Profit payments on the Tranche A Sukuk are covered by lease payments from TM while the principal redemption will be met via proceeds from either refinancing, repurchase by TM or disposal of the properties in the open market.

Meanwhile, the principal redemption and profit payments on the Tranche B Sukuk are met by the lease payments from TM, whose credit profile therefore underpins this tranche’s rating and outlook.

“The reaffirmation of the Tranche A Sukuk’s ratings is premised on the properties’ adjusted valuation of RM657mil, the resultant cumulative loan-to-value ratios and stressed debt service coverage levels that remain in line with their respective ratings.

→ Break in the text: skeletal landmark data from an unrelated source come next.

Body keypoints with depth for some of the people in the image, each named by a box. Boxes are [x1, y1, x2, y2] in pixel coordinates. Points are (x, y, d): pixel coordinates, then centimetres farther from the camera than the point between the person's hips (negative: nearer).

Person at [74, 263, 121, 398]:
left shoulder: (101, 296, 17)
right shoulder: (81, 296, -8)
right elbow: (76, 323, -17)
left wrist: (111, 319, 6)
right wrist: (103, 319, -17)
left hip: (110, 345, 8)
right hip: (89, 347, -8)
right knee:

“The ratings also take into account the minimal counterparty risk, given TM’s role as the master lessee in the 15-year Master Ijarah agreement with Menara ABS.

“We note that TM promptly settled its RM65.39mil of lease payment obligations in December 2011,” it said.

RAM said the revision in outlook on the Tranche A Sukuk to “negative” reflected its concern over the potential weakening of the properties’ cashflow-generating ability.

This was due to the longer-than-expected time taken to fill up vacant space at Menara TM and the significant lease-renewal risk for Menara Celcom, it said.

In 2011, the properties’ net income of RM46mil stayed below the rating agency’s sustainable-cashflow assumption of RM58mil as Menara TM had taken longer than expected to regain full occupancy following its space-optimisation exercise (completed in late 2010).

“Constrained by the weak market conditions for office buildings, it is likely that TM’s net income will take longer than initially assumed to meet our sustainable-cashflow assumption.

“The transaction also faces material renewal risk posed by Menara Celcom as the tenancy of its primary tenant is expiring by end-2012.

“We therefore highlight that a reassessment of the properties’ sustainable value may be necessary if the properties continues to underperform,” RAM said.

The properties are expected to be revaluated in the first half of this year.